In practice, however, it seems like typescript implementation takes a lazier approach when deciding whether types are identical. I should note, that this is a bit of speculation, I never contributed to typescript and don't know its source code, but here is what I found during the last 10 minutes, I could totally miss some details, but the idea should be correct.

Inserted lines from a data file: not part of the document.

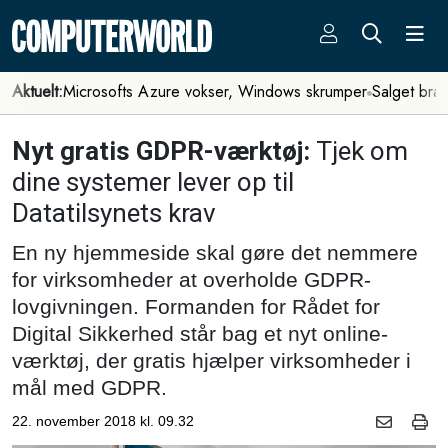
Aktuelt:
Microsofts Azure vokser, Windows skrumper
Salget bra
Nyt gratis GDPR-værktøj:
Tjek om
dine systemer lever op til
Datatilsynets krav
En ny hjemmeside skal gøre det nemmere
for virksomheder at overholde GDPR-
lovgivningen. Formanden for Rådet for
Digital Sikkerhed står bag et nyt online-
værktøj, der gratis hjælper virksomheder i
mål med GDPR.
22. november 2018 kl. 09.32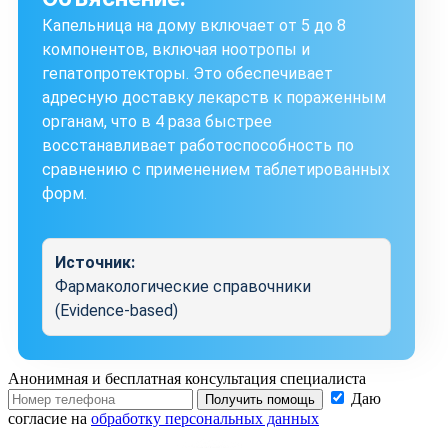
Капельница на дому включает от 5 до 8
компонентов, включая ноотропы и
гепатопротекторы. Это обеспечивает
адресную доставку лекарств к пораженным
органам, что в 4 раза быстрее
восстанавливает работоспособность по
сравнению с применением таблетированных
форм.
Источник:
Фармакологические справочники
(Evidence-based)
Анонимная и бесплатная
консультация специалиста
Даю
Получить помощь
согласие на
обработку персональных данных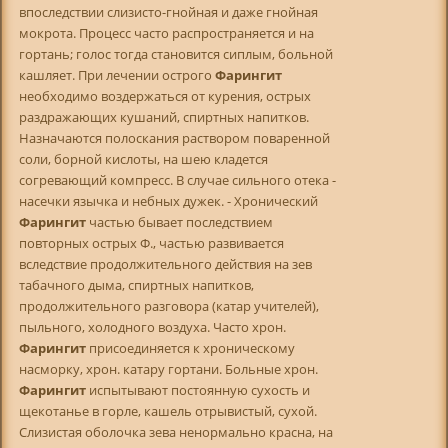
впоследствии слизисто-гнойная и даже гнойная
мокрота. Процесс часто распространяется и на
гортань; голос тогда становится сиплым, больной
кашляет. При лечении острого
Фарингит
необходимо воздержаться от курения, острых
раздражающих кушаний, спиртных напитков.
Назначаются полоскания раствором поваренной
соли, борной кислоты, на шею кладется
согревающий компресс. В случае сильного отека -
насечки язычка и небных дужек. - Хронический
Фарингит
частью бывает последствием
повторных острых Ф., частью развивается
вследствие продолжительного действия на зев
табачного дыма, спиртных напитков,
продолжительного разговора (катар учителей),
пыльного, холодного воздуха. Часто хрон.
Фарингит
присоединяется к хроническому
насморку, хрон. катару гортани. Больные хрон.
Фарингит
испытывают постоянную сухость и
щекотанье в горле, кашель отрывистый, сухой.
Слизистая оболочка зева ненормально красна, на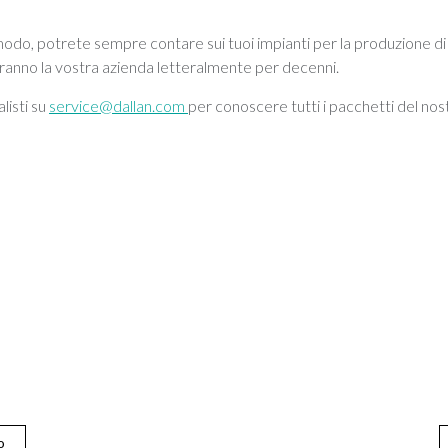
do, potrete sempre contare sui tuoi impianti per la produzione di pr
eranno la vostra azienda letteralmente per decenni.
listi su
service@dallan.com
per conoscere tutti i pacchetti del nos
o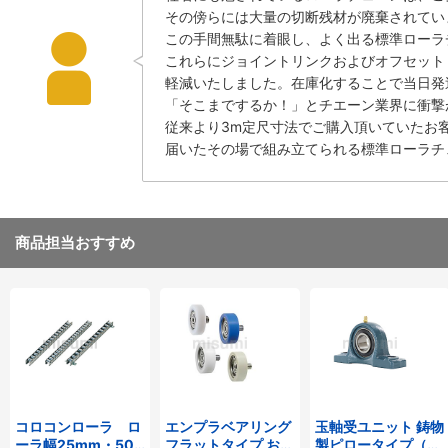
その傍らには大量の切断残材が廃棄されてい
この手間無駄に着眼し、よく出る標準ローラチ
これらにジョイントリンクおよびオフセット
軽減いたしました。在庫化することで当日発
「そこまでするか！」とチエーン業界に衝撃
従来より3m定尺寸法でご購入頂いていたお
届いたその場で組み立てられる標準ローラチ
商品担当おすすめ
コロコンローラ ロ
エンプラベアリング
玉軸受ユニット 鋳物
ーラ幅25mm・50
フラットタイプ おね
製ピロータイプ（テ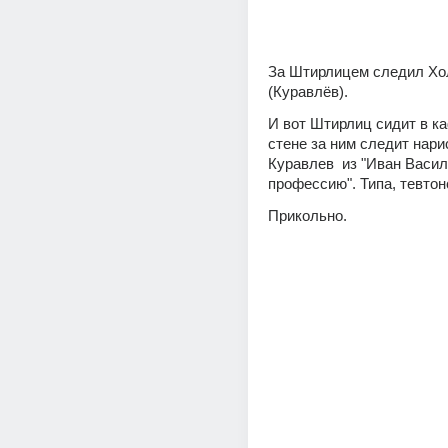
За Штирлицем следил Хо
(Куравлёв).
И вот Штирлиц сидит в ка
стене за ним следит нари
Куравлев  из "Иван Васил
профессию". Типа, тевтон
Прикольно.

The file that does the type checking in ts repository is checker.ts (the link leads to the version of the file between ts 4.4 and 4.5, in future this can change). Here line 19130 seems like the place where the T extends X ? 1 : 2 and T extends Y ? 1 : 2 parts are compared. Here are the relevant parts:
// Line 19130
// Two conditional types 'T1 extends U1 ? X1 : Y1' and 'T2 extends U2 ? X2 : Y2' are related if
// one of T1 and T2 is related to the other, U1 and U2 are identical types, X1 is related to X2,
// and Y1 is related to Y2.
// ...
let sourceExtends = (source as ConditionalType).extendsType;
// ...
// Line 19143
if (isTypeIdenticalTo(sourceExtends, (target as ConditionalType).extendsType) && /* ... */) {
// ...
}
The comment says that these types are related, if, among other conditions, U1 and U2, in our case X and Y, are identical, this is exactly what we are trying to check. On line 19143 you can see the types after extends are being compared, which leads to isTypeIdenticalTo function, which in turn calls isTypeRelatedTo(source, target, identityRelation):
function isTypeRelatedTo(source: Type, target: Type, relation: /* ... */) {
// ...
if (source === target) {
return true;
}
if (relation !== identityRelation) {
// ...
}
else {
if (source.flags !== target.flags) return false;
if (source.flags & TypeFlags.Singleton) return true;
}
// ...
}
You can see that first it checks if they are exactly the same type (which {x: 1} & {y: 2} and {x: 1, y: 2} are not as far as ts implementation is concerned), then it compares their flags. If you look at the definition of the Type type here you will find that flags is of type TypeFlags which is defined here and would you look at that: intersection has it own flag. So {x: 1} & {y: 2} has a flag Intersection, {x: 1, y: 2} does not, therefore they are not related, therefore Equals returns false although in theory it should not.